Meta Mulcahy is dead. Now, to most people, this probably doesn’t mean much, unless you’re a fan of Catholics for Choice, the abortion-rights organization I believe she helped found in 1973, but to me she was simply my neighbor. I’d often see her on my block, usually with her little dog, and if Sasha was with me, Meta would greet her by name. It wasn’t much, just one of those simple neighborhood interactions, but it was nice, something to look forward to whenever I took Sasha out.
Anyway, Meta died a couple of weeks ago, at the age of 74, so that’s that. I don’t know any details beyond the barest facts: she was and is no more.
Sasha, of course, will remember none of this. She’s just two and a half, and her memory of family members is still a little hazy. She’ll respond to the idea of Grandma and Grandpa, but yesterday, when my sister, Nell, called, I could see that the idea of “Auntie Nell” didn’t exactly trigger a strong emotional response. (Hey, Nell, we’ve gotta have you guys hang out more!)
I can’t get too worked up about this myself, either. What can you expect of a toddler? That she’ll remember the minor characters who passed in and out of her pre-sentient life? Characters like Meta and Sun Ayi, her first nanny, who moved back to China and then to Seoul?
Of course, there’s some kind of chance as well that some memory, some image, will linger in Sasha’s developing consciousness—something she’ll cling to as a first memory, however warped by time and by other people’s recollections. My own first memories go back to when I was just 18 months old, but are so generic (getting a cookie from our upstairs neighbor) as to be unreliable (who doesn’t have such memories?).
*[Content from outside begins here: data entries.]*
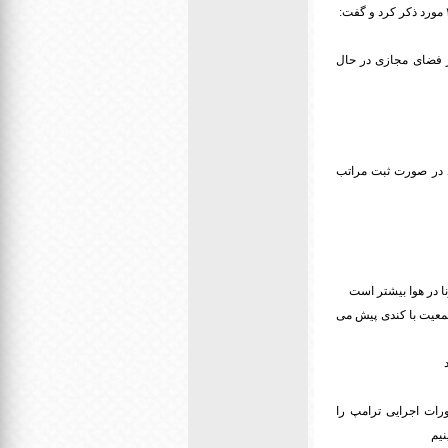
معاون وزیر آموزش و پرورش در ادامه ،تعداد پایگاه سنجش سلامت آمادگی جسمانی سال ۱۴۰۰ را ۲۲ هزار و ۲۰۰ مورد ذکر کرد و گفت:
 ویروس کرونا در فضای مجازی در حال
ید در صورت ثبت مراتب
ا در هوا بیشتر است
معیت با کندی پیش می
رات اجرایی ترامپ را
نیم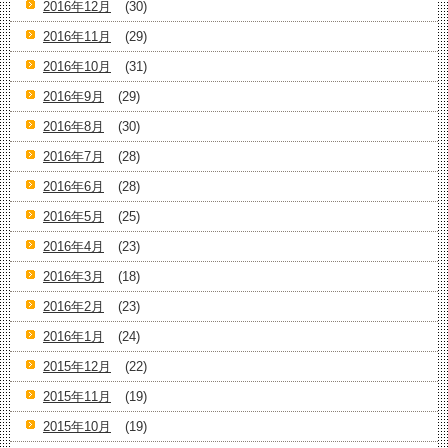
2016年12月
(30)
2016年11月
(29)
2016年10月
(31)
2016年9月
(29)
2016年8月
(30)
2016年7月
(28)
2016年6月
(28)
2016年5月
(25)
2016年4月
(23)
2016年3月
(18)
2016年2月
(23)
2016年1月
(24)
2015年12月
(22)
2015年11月
(19)
2015年10月
(19)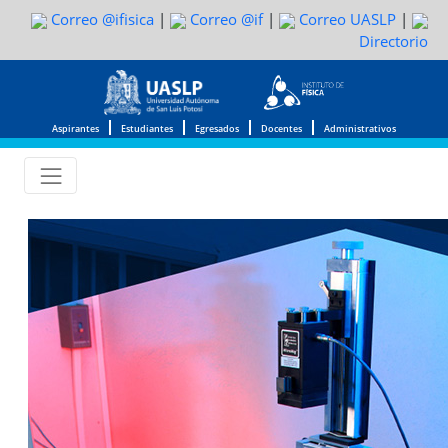
Correo @ifisica
|
Correo @if
|
Correo UASLP
|
Directorio
Aspirantes
Estudiantes
Egresados
Docentes
Administrativos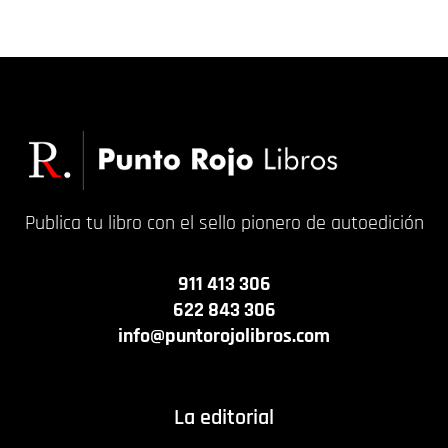
17,00
€
12,00
€
Publica tu libro con el sello pionero de autoedición
911 413 306
622 843 306
info@puntorojolibros.com
La editorial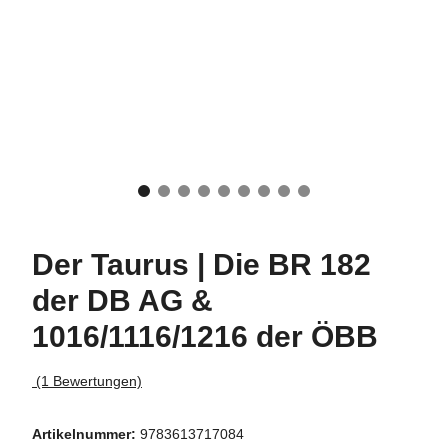
Der Taurus | Die BR 182
der DB AG &
1016/1116/1216 der ÖBB
(1 Bewertungen)
Artikelnummer:
9783613717084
Last night, when I picked Sasha up from preschool, I considered for a bit whether to bring her to a remembrance ceremony for Meta Mulcahy, held in a garden two blocks from our street. But then, the father of Sasha’s best friend, Katerina, invited me out for a drink—it was my birthday—and I said yes. As with Sasha, Meta will remain a hazy part of my own memory, the old woman next door who always said hello to my daughter, and nothing more.
But I’m left with one last question, this one unanswerable: In which child’s memory will I be but a cameo, a half-seen minor character? Whose Meta am I?